Come, join the fray . . .
They say there is not magic in the Modern World. Well, let them tell that to a family of famished mudlarks, presented with their very first Christmas feast. Let them say there is no wonder to twelve children starved of fantasy, as they gaze around their secret den and find it dressed up like the nursery of some Kensington townhouse. Try saying there is no such thing as enchantment to Packrat Jack as his face grows sticky with honey; to Sally-Anne, as she gets to play mother, dishing up baked apples and sugar; to Potato Rot as he warms his toes in front of embers stoked up for exactly this reason.
Say it to Nell, who watches her friend’s courage grow, bit by bit, as the others ask him of his life before the river, of his work in the tunnels beneath London, of all the cities and countries, the times and places, he has been in his long, varied life.
‘But where do you come from?’ Potato Rot asked.
‘How did you get all this?’
‘How did you really survive the river?’
Questions, questions, questions: such dangerous, slippery things.
‘I was a sailor, before I came to London.’ This much he remembered. ‘I don’t sleep in lodgings any more. I work and I toil.’ And, as for the river, ‘By good fortune, and a small girl’s grace.’
‘A story!’ Nell declared, when bellies were growing full and hearts grown warm. ‘Minos tells the best tales.’
Silence settled across the seaward cave. There had been enough stories in the Water’s Edge over the years. Sally-Anne had spun them for Nell and the rest, back at the beginning. And yet, wasn’t there something special about sitting here with the lumbering giant, expecting a tale from some other place, some other time?
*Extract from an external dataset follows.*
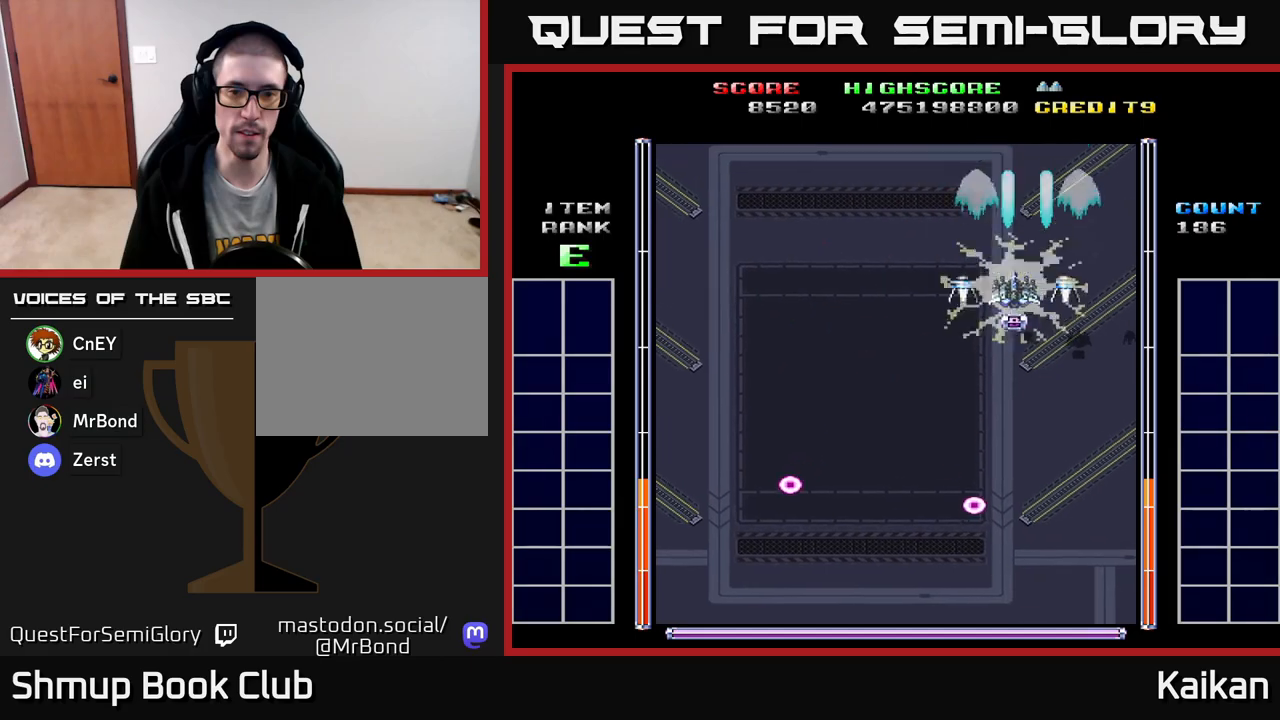
{"buttons": ["A", "DPAD_DOWN", "DPAD_LEFT"], "left_stick": "center", "events": [[17, "A", "down"]]}
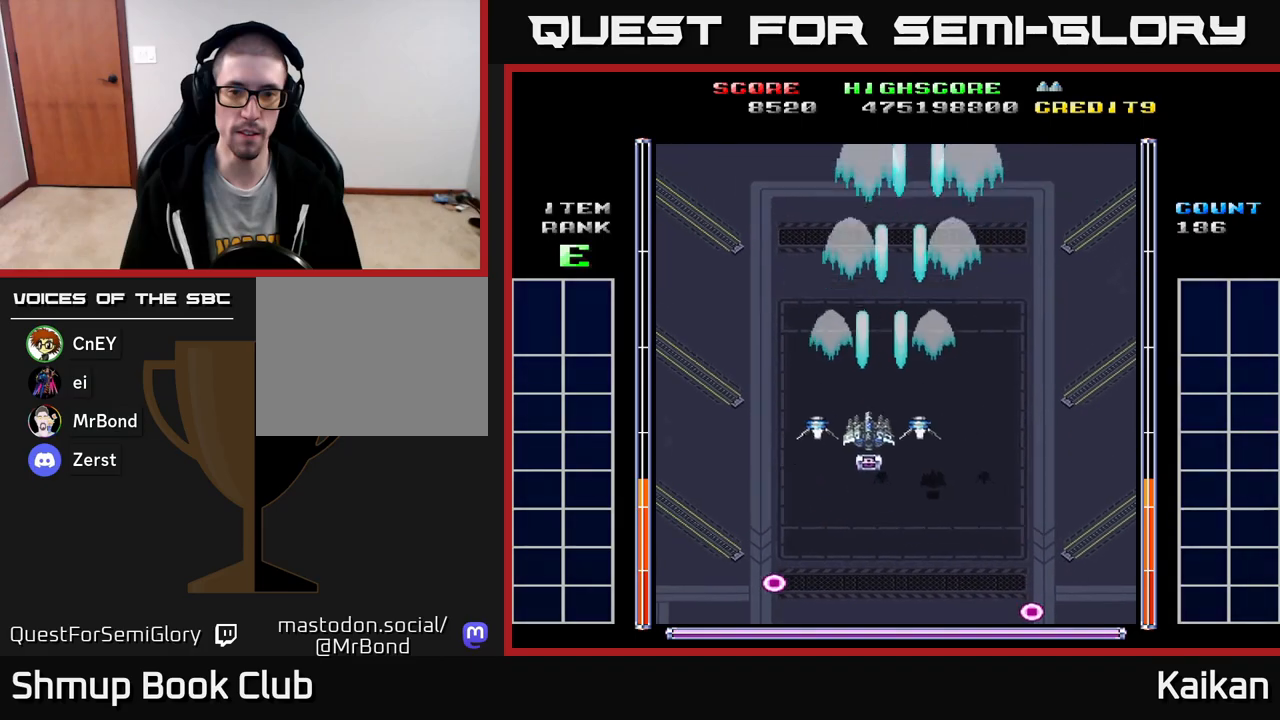
{"buttons": ["A", "DPAD_LEFT"], "left_stick": "center", "events": [[450, "DPAD_DOWN", "up"]]}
‘Any tale, Minos, any tale at all!’
The mudlarks watched as Minos settled at the back of the seaward cave.
What story was this to be? Minos knew so many, though their origins were as indistinct as the music that flowed from his fingers at the Lamb & Flag. Stories curdled at the back of his mind. They pillaged each other for plots and spare parts, so ravenously that it was difficult to know where one tale ended and another began. But wasn’t that just storytelling? He had a dim impression, somewhere at the back of his mind, that he’d earned his supper, once upon a time, by telling tales on nights just like this.
But never to an audience of mudlarks.
Never to Nell.
‘There once was a traveller, who came to a city—’
‘What city?’ piped up Potato Rot, whose heart had grown bold now his belly was full.
‘This was the city of Paris. But the Paris I’ll tell you of was not the Paris that exists today. The brightest, boldest city in the world was, back then, a chaos of rutted tracks and barracks for armies. But it was yet a city of kings, the beating heart of the old world. And the traveller who came to its gates, just as summer was reaching its height, did not come freely. No,’ said Minos – and, unless Nell was mistaken, a strange dewiness came over his eyes – ‘he came in the back of a wagon, trussed up like a hog, accused of a crime he did not commit . . .’
‘Not this story!’ Nell exclaimed. She was not sure why, but some dark frisson had come over her. ‘A happier story. Aren’t they the best?’ She faltered as she said it; she was suddenly not sure if she was right. The best stories ended in happiness – but along the way, didn’t there have to be peril and darkness, tragedy enough to bring tears to the eye?
‘Give us a story where there’s a hero,’ said Packrat Jack.
‘And a villain,’ said Potato Rot. ‘That’s what the best tales are made of – heroes and villains.’
‘The hero has to go on his quest,’ said Gander, his interest piqued.
‘Yes, he has to go to the tower, to rescue a maiden.’
‘Or to a fortress, to slay a wicked king.’
‘But he kills him, and makes his way home, and then – then there’s only good, and all the wickedness is banished.’
The wicked and the good, thought Nell. Yes, that was the heart of every story.
‘I think I know just the tale,’ said Minos. A sudden inspiration had come upon him, though by the furrows on his face Nell knew that he was still hunting for the story, still turning left, turning right through the back roads of his mind. ‘Yes, yes,’ he ventured, with the smile rising on his ungodly features. ‘This is the tale of a king, lost far from home. A king who’d been at war, but now that war was done. And all that he wanted was to make his way home – home to . . . to Ithaca! – and the wife and son he’d left behind. But for ten long years would he roam, and one by one his crewmates were devoured by one-eyed giants, or tricked by poison flowers or . . .’
The mudlarks, rapt at first, had started shrinking towards each other. No, thought Nell, nor was this the tale for a Christmas night – wherever it had come from, however it might end. Now that she heard Minos speak of the witch goddess who turned the king’s men into swine, she flurried to her feet and said, ‘I know something better than stories. Minos?’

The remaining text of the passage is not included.